Esas burbujas existen. Spector, de hecho, es un asesino al tiempo cuidadoso y desordenado. Dedica tiempo a cada víctima, prepara el terreno, aprende de sus errores pasados. Sin embargo, deja una pieza de obvio valor inculpatorio (ese diario en el que desahoga parte de sus demonios interiores) oculto en el dormitorio de su hijo pequeño; tal vez haya un contraste que encuentre irresistible: su inocente hijo de carne duerme al lado de su espantoso hijo de papel. Ama, pienso yo, a su esposa y, de hecho, se estremece ante la idea de perderla a ella y a sus hijos (un poco como, aunque muy alejado de, ese personaje ambiguo, complejísimo, extraordinario que es Walter White, alias Heisenberg). No obstante, padece una obsesión por una chica adolescente que se troca en desdén en el momento en que podría devorarla, irritado como está por su fracaso. Porque esa es otra: Spector es falible, sus asesinatos no son milimétricamente precisos, en su camino de horror da muestras de talento y, al golpe siguiente, como dice Gibson, la jode, pero bien. Y esto, lejos de vulgarizarlo, lo vuelven un personaje más interesante. Jamie Dornan clava su actuación.
El paralelismo entre estos dos adversarios es demasiado evidente como para que los guionistas pierdan el tiempo restregándonoslo por la cara.
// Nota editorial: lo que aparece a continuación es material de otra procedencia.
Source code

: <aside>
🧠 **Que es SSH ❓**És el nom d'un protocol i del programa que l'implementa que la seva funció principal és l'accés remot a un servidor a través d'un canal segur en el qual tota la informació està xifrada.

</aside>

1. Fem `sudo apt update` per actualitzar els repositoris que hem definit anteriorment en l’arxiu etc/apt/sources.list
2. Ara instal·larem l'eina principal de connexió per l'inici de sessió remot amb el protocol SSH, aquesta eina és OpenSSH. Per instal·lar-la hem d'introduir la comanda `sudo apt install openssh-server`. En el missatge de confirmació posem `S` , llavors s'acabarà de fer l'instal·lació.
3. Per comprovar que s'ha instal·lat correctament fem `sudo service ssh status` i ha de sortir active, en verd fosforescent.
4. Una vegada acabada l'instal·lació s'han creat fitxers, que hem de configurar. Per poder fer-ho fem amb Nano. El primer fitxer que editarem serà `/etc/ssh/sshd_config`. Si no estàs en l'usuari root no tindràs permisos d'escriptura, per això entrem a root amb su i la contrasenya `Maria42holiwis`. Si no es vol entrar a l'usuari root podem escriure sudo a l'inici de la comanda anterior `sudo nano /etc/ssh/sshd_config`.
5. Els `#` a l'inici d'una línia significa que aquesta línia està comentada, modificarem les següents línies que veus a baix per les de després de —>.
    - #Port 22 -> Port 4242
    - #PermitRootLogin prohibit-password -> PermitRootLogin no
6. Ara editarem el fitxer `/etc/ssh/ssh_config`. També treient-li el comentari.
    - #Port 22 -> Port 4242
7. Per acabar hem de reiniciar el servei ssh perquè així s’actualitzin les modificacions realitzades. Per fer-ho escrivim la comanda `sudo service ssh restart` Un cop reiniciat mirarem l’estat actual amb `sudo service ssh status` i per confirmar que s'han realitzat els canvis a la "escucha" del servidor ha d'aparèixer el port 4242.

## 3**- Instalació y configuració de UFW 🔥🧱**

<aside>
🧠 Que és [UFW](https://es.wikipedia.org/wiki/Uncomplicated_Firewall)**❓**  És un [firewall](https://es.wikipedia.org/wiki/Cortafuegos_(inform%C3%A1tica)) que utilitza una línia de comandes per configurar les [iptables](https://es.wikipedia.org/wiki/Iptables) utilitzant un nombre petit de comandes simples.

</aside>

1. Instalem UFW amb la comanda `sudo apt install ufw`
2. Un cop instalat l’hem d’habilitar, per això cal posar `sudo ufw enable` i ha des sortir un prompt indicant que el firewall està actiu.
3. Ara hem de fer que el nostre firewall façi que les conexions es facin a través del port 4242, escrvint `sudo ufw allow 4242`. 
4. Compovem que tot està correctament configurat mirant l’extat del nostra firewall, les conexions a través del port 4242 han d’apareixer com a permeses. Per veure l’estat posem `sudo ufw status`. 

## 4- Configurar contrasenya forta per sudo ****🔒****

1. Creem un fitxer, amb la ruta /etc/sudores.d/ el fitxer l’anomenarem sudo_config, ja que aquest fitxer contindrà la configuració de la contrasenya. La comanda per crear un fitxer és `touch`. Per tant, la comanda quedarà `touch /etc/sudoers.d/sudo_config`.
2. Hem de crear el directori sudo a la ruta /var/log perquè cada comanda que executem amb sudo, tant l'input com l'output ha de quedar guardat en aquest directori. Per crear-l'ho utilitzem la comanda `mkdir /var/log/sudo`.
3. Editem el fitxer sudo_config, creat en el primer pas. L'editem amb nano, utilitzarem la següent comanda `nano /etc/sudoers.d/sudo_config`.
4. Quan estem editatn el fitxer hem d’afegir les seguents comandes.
Las veces que lo muestran de una manera explícita, es con tino. Spector haciendo ejercicio en las tinieblas de un parque nocturno, Gibson nadando en una solitaria piscina, iluminada por una luz helada. O esa secuencia larga, morbosa, casi truculenta, en la que se intercalan a Gibson manteniendo relaciones sexuales con un policía que le ha llamado la atención, sin mediar palabra y el contacto justo, con Spector, llevando a cabo su asesinato más perfecto y ocupándose de dejar el cadáver limpio, con enorme delicadeza.
Veremos cómo sigue la serie, tras un final no del todo satisfactorio. Porque esperar, esperamos mucho.